Using the enumeration type

Imagine that we use Solr to store information about our environment's state, error, and events related to them—a simple solution that will work as a simple log centralization solution. For our simple use case, we will store the identifier of the message, the information, what type of event it is, and the severity of the event, showing us how important the event is. However, what we will want to be sure of is that the severity field contains only values from a given list. To achieve all this, we will use the Solr enumeration type.

How to do it...

To achieve our requirements, we will have to perform the following steps:

  1. We will start with the index structure. Our field list from the schema.xml file will look as follows:
    <field name="id" type="string" indexed="true" stored="true" required="true" />
    <field name="problem" type="text_general" indexed="true" stored="true" />
    <field name="severity" type="enum_type" indexed="true" stored="true" />
  2. In addition to this, we will need enum_type to be defined. To do this, we add the following entry to the schema.xml file:
    <fieldType name="enum_type" class="solr.EnumField" enumsConfig="enumsConfig.xml" enumName="severity"/>
  3. Now, we need to create the enumsConfig.xml file to hold our enumeration values. The content of the file will look as follows:
    <?xml version="1.0" ?>
    <enumsConfig>
     <enum name="severity">
      <value>Ignore</value>
      <value>Low</value>
      <value>Medium</value>
      <value>High</value>
      <value>Critical</value>
     </enum>
    </enumsConfig>
  4. Finally, we can index our test data, which looks as follows:
    <doc>
      <field name="id">1</field>
      <field name="problem">Service unavailable</field>
      <field name="severity">Critical</field>
     </doc>
     <doc>
      <field name="id">2</field>
      <field name="problem">Logging error</field>
      <field name="severity">Low</field>
     </doc>
     <doc>
      <field name="id">3</field>
      <field name="problem">Disk space low on node1</field>
      <field name="severity">High</field>
     </doc>
    </add>
  5. Now, if we want to search for all the events that have the severity level high or critical, and sort them on this basis, we can run the following query:
    http://localhost:8983/solr/cookbook/select?q=*:*&sort=severity+desc&fq=severity:(Critical+OR+High)
  6. In return, Solr will respond with the following result:
    <?xml version="1.0" encoding="UTF-8"?>
    <response>
     <lst name="responseHeader">
      <int name="status">0</int>
      <int name="QTime">1</int>
      <lst name="params">
       <str name="q">*:*</str>
       <str name="indent">true</str>
       <str name="sort">severity desc</str>
       <str name="fq">severity:(Critical OR High)</str>
      </lst>
     </lst>
     <result name="response" numFound="2" start="0">
      <doc>
       <str name="id">1</str>
       <str name="problem">Service unavailable</str>
       <str name="severity">Critical</str>
       <long name="_version_">1470159603541999616</long></doc>
      <doc>
       <str name="id">3</str>
       <str name="problem">Disk space low on node1</str>
       <str name="severity">High</str>
       <long name="_version_">1470159603544096769</long></doc>
     </result>
    </response>

Now, let's look at how it works.

How it works...

As you can see, our index structure is rather simple. It consists of three fields; the id field holds the document identifier, the problem field contains event description, and the severity field contains information about the event importance. The interesting thing is the severity field that is defined using the new enum_type type.

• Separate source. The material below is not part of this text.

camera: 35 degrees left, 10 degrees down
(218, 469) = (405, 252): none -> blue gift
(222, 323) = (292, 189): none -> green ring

Our new enum_type type uses solr.EnumField as its implementation class. It also tells Solr the enumeration value definition files that should be used (in our case, it is enumsConfig.xml stored in the same directory as the rest of the configuration). Finally, we have the enumName property, which tells Solr which section of the mentioned enumsConfig.xml file to use.

The enumsConfig.xml file stores our enumeration values. The root tag called <enumsConfig> can store multiple <enum> entries, each defined with the name property. The value of the name property of the <enum> tag should be the same as the value of the enumName property in our previously defined type. It allows us to handle multiple enumeration types in a single configuration file.

Now, if we look at our data, we can see that the values of the document severity field contain one of the values defined in the enumsConfig.xml file. If we try to index the document with a value that is not present in the configuration, Solr will throw an error and reject the document. Also, remember that when changing the enumsConfig.xml file, you should reindex your data.

Finally, the query shows that the field using the new enumeration type can be used for querying, filtering, and sorting. The sort order will depend on the order of the enumeration value definitions.